Although the entries contain pictures, copy only their text, exactly as written.

DATA FOR PROCESSING Block Start

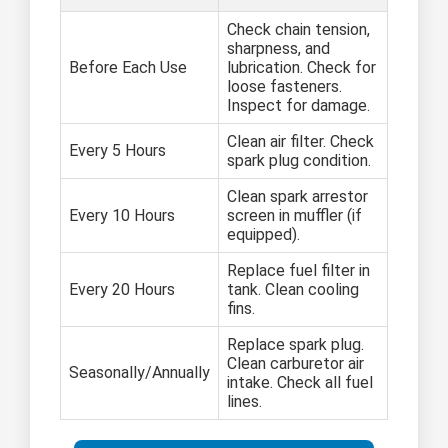
Check chain tension,
sharpness, and
Before Each Use
lubrication. Check for
loose fasteners.
Inspect for damage.
Clean air filter. Check
Every 5 Hours
spark plug condition.
Clean spark arrestor
Every 10 Hours
screen in muffler (if
equipped).
Replace fuel filter in
Every 20 Hours
tank. Clean cooling
fins.
Replace spark plug.
Clean carburetor air
Seasonally/Annually
intake. Check all fuel
lines.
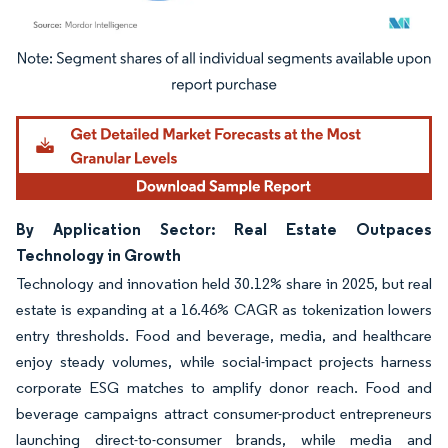
Image © Mordor Intelligence. Reuse requires attribution under CC BY 4.0.
By Application Sector: Real Estate Outpaces
Technology in Growth
Technology and innovation held 30.12% share in 2025, but real
estate is expanding at a 16.46% CAGR as tokenization lowers
entry thresholds. Food and beverage, media, and healthcare
enjoy steady volumes, while social-impact projects harness
corporate ESG matches to amplify donor reach. Food and
beverage campaigns attract consumer-product entrepreneurs
launching direct-to-consumer brands, while media and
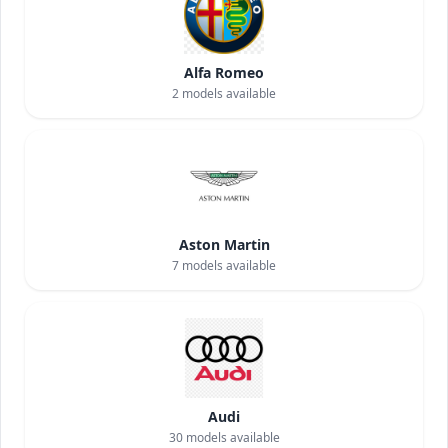
Alfa Romeo
2
models available
Aston Martin
7
models available
Audi
30
models available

DATA FOR PROCESSING Block End

## SOLUTION FOR THIS EXERCISE:
Check chain tension,
sharpness, and
Before Each Use
lubrication. Check for
loose fasteners.
Inspect for damage.
Clean air filter. Check
Every 5 Hours
spark plug condition.
Clean spark arrestor
Every 10 Hours
screen in muffler (if
equipped).
Replace fuel filter in
Every 20 Hours
tank. Clean cooling
fins.
Replace spark plug.
Clean carburetor air
Seasonally/Annually
intake. Check all fuel
lines.
Image © Mordor Intelligence. Reuse requires attribution under CC BY 4.0.
By Application Sector: Real Estate Outpaces
Technology in Growth
Technology and innovation held 30.12% share in 2025, but real
estate is expanding at a 16.46% CAGR as tokenization lowers
entry thresholds. Food and beverage, media, and healthcare
enjoy steady volumes, while social-impact projects harness
corporate ESG matches to amplify donor reach. Food and
beverage campaigns attract consumer-product entrepreneurs
launching direct-to-consumer brands, while media and
Alfa Romeo
2
models available
Aston Martin
7
models available
Audi
30
models available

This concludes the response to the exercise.